When a train for evacuees finally arrived mid-afternoon, there was “chaos”.
“We had to squash into the last carriage of the train. People were pushing and shoving to get on. I had my hair pulled, my eyes gouged … it was a terrible experience. We were hanging on to the doors, and all the time there were bombs going off. Luckily the stampede eased and I was able to push myself on. I was one of the last people on.”
There followed a 24-hour train ride across more than 1,000km, much of it spent in a four-person compartment into which nine people had squeezed. “It was horrible. The bathrooms …”
Clayson Monyela, spokesperson for the department of international relations & co-operation, said he sympathised with the plight of students but government policy was that South African missions abroad do not offer financial help to those in distress, and can only play a facilitating role. “There’s no budget for it, and that is not unique to SA.”

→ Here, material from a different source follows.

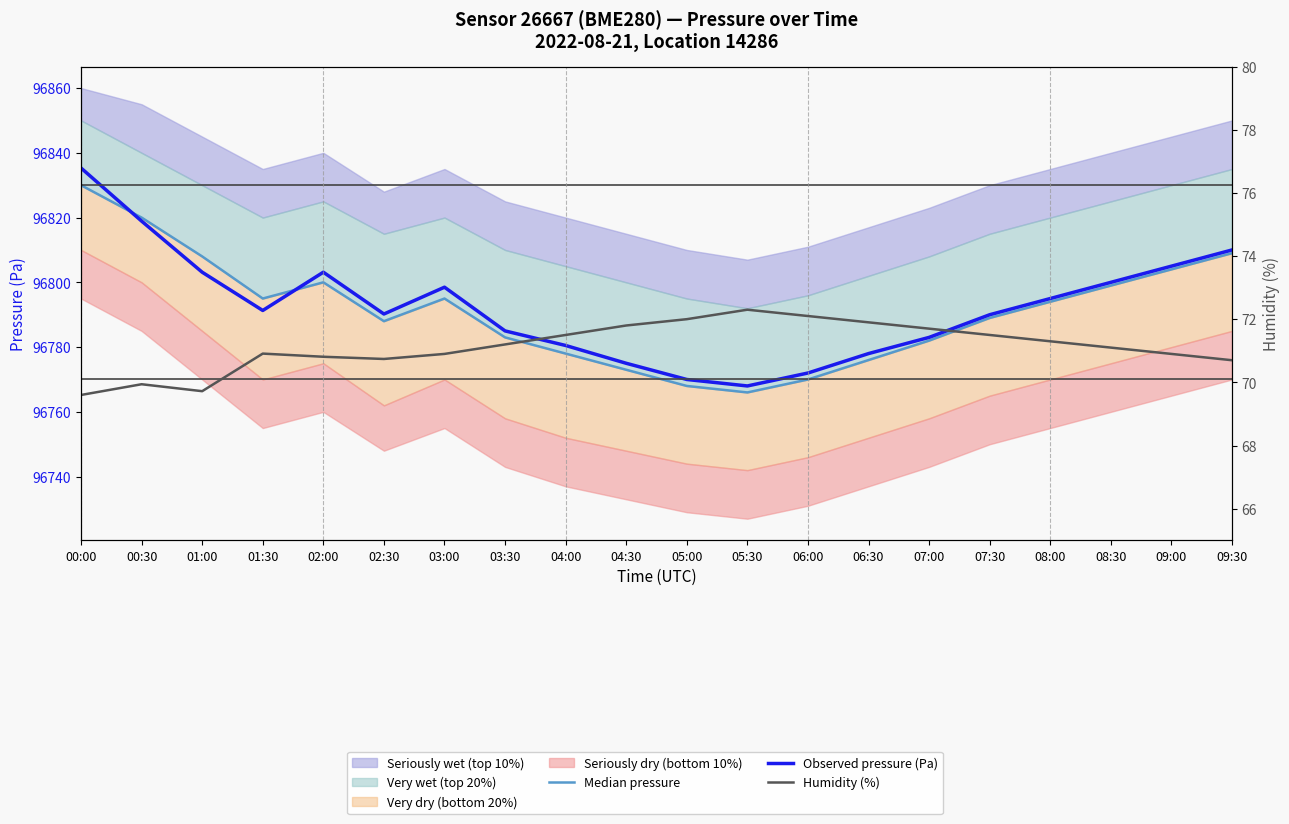

At which category is the sum across all series the highest?

00:00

Monyela said some South African diplomats in Poland had, “from their own pockets”, helped evacuees with “accommodation, food and even clothes”. The diplomats had also gone to the border to ensure there was no racial discrimination against South Africans.
Speaking from Budapest yesterday, SA’s ambassador to Kyiv, André Groenewald, said out of about 50 South Africans, 10 were still driving to safety.
“We are working together with the Ukrainian ambassador to make sure that we don’t have any stumbling blocks.”
UN High Commission for Refugees representative to SA Leonard Zulu said 1.2-million refugees had left Ukraine for neighbouring countries. “We are assisting everyone regardless of their nationality, race or creed who are in need of protection.”